DEFINE FILENAME output_file;
LOAD output_file TO VERTEX Output VALUES (
$"transaction_hash_index", $"transaction_hash", $"index", $"value",
$"script_asm", $"script_hex", $"required_signatures", $"type"
) USING kafka_topic="output_topic";

DEFINE FILENAME address_file;
LOAD address_file TO VERTEX Address VALUES (
$"address"
) USING kafka_topic="address_topic";

DEFINE FILENAME txn_block_file;
LOAD txn_block_file TO EDGE txn_block VALUES (
$"FROM", $"TO"
) USING kafka_topic="txn_block_topic";

DEFINE FILENAME txn_output_file;
LOAD txn_output_file TO EDGE txn_output VALUES (
$"FROM", $"TO"
) USING kafka_topic="txn_output_topic";

DEFINE FILENAME input_txn_file;
LOAD input_txn_file TO EDGE input_txn VALUES (
$"FROM", $"TO"
) USING kafka_topic="input_txn_topic";

DEFINE FILENAME output_address_file;
LOAD output_address_file TO EDGE output_address VALUES (
$"FROM", $"TO"
) USING kafka_topic="output_address_topic";

DEFINE FILENAME block_chain_file;
LOAD block_chain_file TO EDGE block_chain VALUES (
$"FROM", $"TO"
) USING kafka_topic="block_chain_topic";

END

4: Run the Kafka Loading Job

To launch the real-time Kafka loader:

gsql ./bitcoin_kafka_loader.gsql

Then execute:

RUN LOADING JOB kafka_bitcoin_job USING
block_file="dummy",
txn_file="dummy",
output_file="dummy",
address_file="dummy",
txn_block_file="dummy",
txn_output_file="dummy",
input_txn_file="dummy",
output_address_file="dummy",
block_chain_file="dummy"

✅ TigerGraph will now consume from Kafka continuously.

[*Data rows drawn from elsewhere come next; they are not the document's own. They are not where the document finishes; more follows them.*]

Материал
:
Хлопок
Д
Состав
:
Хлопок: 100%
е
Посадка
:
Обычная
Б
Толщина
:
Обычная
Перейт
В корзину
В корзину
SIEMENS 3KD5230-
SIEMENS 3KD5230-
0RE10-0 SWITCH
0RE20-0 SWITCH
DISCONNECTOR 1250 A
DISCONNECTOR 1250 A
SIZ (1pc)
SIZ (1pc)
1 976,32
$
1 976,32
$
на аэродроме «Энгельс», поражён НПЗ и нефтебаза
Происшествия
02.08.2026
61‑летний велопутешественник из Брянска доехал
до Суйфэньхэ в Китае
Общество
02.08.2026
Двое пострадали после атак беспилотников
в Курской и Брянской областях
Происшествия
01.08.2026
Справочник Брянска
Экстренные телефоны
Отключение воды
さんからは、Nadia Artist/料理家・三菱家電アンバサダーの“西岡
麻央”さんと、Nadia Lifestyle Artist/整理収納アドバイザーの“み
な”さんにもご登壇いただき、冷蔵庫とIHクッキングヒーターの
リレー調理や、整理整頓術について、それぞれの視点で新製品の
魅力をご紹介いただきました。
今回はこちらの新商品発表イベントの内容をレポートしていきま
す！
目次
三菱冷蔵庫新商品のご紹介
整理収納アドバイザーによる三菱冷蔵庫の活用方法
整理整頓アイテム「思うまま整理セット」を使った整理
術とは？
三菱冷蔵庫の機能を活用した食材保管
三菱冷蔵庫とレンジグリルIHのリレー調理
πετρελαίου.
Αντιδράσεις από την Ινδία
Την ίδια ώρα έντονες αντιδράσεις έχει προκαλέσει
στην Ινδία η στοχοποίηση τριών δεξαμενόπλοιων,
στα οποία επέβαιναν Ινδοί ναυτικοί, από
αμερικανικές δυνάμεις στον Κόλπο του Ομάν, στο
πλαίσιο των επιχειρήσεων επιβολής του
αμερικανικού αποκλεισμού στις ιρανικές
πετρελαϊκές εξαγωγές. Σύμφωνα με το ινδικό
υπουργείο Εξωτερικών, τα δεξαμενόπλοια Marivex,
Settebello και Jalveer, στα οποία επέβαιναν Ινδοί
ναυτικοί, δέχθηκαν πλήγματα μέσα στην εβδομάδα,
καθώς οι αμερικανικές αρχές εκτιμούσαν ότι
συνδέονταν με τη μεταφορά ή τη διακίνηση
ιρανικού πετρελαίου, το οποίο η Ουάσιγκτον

Monitoring and Troubleshooting

To monitor:

gadmin status KafkaLoader
tail -f /home/tigergraph/tigergraph/logs/GSQL_KAFKA_LOADER_LOG.*

Final Thoughts

  • All attributes are preserved. No simplifications.
  • 🔁 Kafka-based ingestion allows real-time analytics on UTXO graphs.
  • 🧩 TigerGraph’s bidirectional edges and efficient parallel loading make it ideal for analyzing complex transaction flows.